• **JOB**
Output the records. Match them exactly.

(AVAILABLE DATA)

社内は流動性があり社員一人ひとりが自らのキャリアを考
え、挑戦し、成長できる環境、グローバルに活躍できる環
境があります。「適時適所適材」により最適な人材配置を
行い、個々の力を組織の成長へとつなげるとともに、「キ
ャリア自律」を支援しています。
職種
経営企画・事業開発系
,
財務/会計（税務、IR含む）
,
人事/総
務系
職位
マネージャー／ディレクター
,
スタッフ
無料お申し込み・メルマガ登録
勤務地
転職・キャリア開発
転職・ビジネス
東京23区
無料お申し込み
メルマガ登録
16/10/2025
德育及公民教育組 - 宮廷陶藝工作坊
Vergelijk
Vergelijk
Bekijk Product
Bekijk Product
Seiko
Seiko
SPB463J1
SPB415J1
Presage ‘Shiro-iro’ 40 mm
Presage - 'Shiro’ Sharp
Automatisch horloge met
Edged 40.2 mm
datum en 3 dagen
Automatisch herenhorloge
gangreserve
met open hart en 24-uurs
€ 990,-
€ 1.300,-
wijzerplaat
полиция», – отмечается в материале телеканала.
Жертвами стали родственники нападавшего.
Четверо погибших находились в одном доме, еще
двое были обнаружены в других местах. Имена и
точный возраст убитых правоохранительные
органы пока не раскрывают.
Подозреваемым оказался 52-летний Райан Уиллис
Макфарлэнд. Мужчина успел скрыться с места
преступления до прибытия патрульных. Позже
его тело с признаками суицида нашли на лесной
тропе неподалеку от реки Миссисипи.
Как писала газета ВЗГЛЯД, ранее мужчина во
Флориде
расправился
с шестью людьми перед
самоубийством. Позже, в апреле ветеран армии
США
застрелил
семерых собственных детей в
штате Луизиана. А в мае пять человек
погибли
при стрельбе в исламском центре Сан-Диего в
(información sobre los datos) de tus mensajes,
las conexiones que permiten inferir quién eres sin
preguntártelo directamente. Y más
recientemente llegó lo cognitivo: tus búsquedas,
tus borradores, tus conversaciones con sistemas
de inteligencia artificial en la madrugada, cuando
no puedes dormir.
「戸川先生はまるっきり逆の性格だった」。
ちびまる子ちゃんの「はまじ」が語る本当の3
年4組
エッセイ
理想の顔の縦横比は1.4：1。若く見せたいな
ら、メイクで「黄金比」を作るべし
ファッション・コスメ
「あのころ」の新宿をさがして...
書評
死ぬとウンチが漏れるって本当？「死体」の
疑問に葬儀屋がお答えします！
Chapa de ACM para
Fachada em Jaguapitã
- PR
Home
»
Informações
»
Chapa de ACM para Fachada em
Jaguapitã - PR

(End AVAILABLE DATA)

• **SOLUTION BELOW**
社内は流動性があり社員一人ひとりが自らのキャリアを考
え、挑戦し、成長できる環境、グローバルに活躍できる環
境があります。「適時適所適材」により最適な人材配置を
行い、個々の力を組織の成長へとつなげるとともに、「キ
ャリア自律」を支援しています。
職種
経営企画・事業開発系
,
財務/会計（税務、IR含む）
,
人事/総
務系
職位
マネージャー／ディレクター
,
スタッフ
無料お申し込み・メルマガ登録
勤務地
転職・キャリア開発
転職・ビジネス
東京23区
無料お申し込み
メルマガ登録
16/10/2025
德育及公民教育組 - 宮廷陶藝工作坊
Vergelijk
Vergelijk
Bekijk Product
Bekijk Product
Seiko
Seiko
SPB463J1
SPB415J1
Presage ‘Shiro-iro’ 40 mm
Presage - 'Shiro’ Sharp
Automatisch horloge met
Edged 40.2 mm
datum en 3 dagen
Automatisch herenhorloge
gangreserve
met open hart en 24-uurs
€ 990,-
€ 1.300,-
wijzerplaat
полиция», – отмечается в материале телеканала.
Жертвами стали родственники нападавшего.
Четверо погибших находились в одном доме, еще
двое были обнаружены в других местах. Имена и
точный возраст убитых правоохранительные
органы пока не раскрывают.
Подозреваемым оказался 52-летний Райан Уиллис
Макфарлэнд. Мужчина успел скрыться с места
преступления до прибытия патрульных. Позже
его тело с признаками суицида нашли на лесной
тропе неподалеку от реки Миссисипи.
Как писала газета ВЗГЛЯД, ранее мужчина во
Флориде
расправился
с шестью людьми перед
самоубийством. Позже, в апреле ветеран армии
США
застрелил
семерых собственных детей в
штате Луизиана. А в мае пять человек
погибли
при стрельбе в исламском центре Сан-Диего в
(información sobre los datos) de tus mensajes,
las conexiones que permiten inferir quién eres sin
preguntártelo directamente. Y más
recientemente llegó lo cognitivo: tus búsquedas,
tus borradores, tus conversaciones con sistemas
de inteligencia artificial en la madrugada, cuando
no puedes dormir.
「戸川先生はまるっきり逆の性格だった」。
ちびまる子ちゃんの「はまじ」が語る本当の3
年4組
エッセイ
理想の顔の縦横比は1.4：1。若く見せたいな
ら、メイクで「黄金比」を作るべし
ファッション・コスメ
「あのころ」の新宿をさがして...
書評
死ぬとウンチが漏れるって本当？「死体」の
疑問に葬儀屋がお答えします！
Chapa de ACM para
Fachada em Jaguapitã
- PR
Home
»
Informações
»
Chapa de ACM para Fachada em
Jaguapitã - PR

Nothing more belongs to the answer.